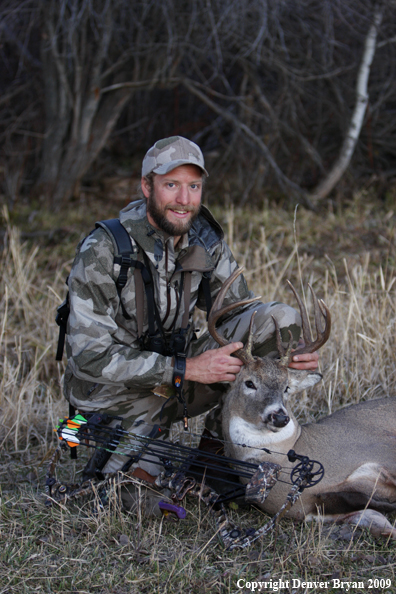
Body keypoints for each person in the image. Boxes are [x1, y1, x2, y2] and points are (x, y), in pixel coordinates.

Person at [63, 136, 318, 494]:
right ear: (146, 186)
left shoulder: (203, 239)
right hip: (113, 392)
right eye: (171, 185)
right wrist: (187, 369)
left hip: (177, 378)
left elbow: (242, 313)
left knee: (278, 321)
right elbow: (88, 357)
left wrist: (290, 355)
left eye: (194, 186)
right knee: (136, 497)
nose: (184, 200)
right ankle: (125, 464)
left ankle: (218, 457)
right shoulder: (104, 251)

════════════════════

The problem - Your answer should be the lines from the one that contains "right elbow: (88, 357)" through the last line of the material, copied exactly.

The completed task -
right elbow: (88, 357)
left wrist: (290, 355)
left eye: (194, 186)
right knee: (136, 497)
nose: (184, 200)
right ankle: (125, 464)
left ankle: (218, 457)
right shoulder: (104, 251)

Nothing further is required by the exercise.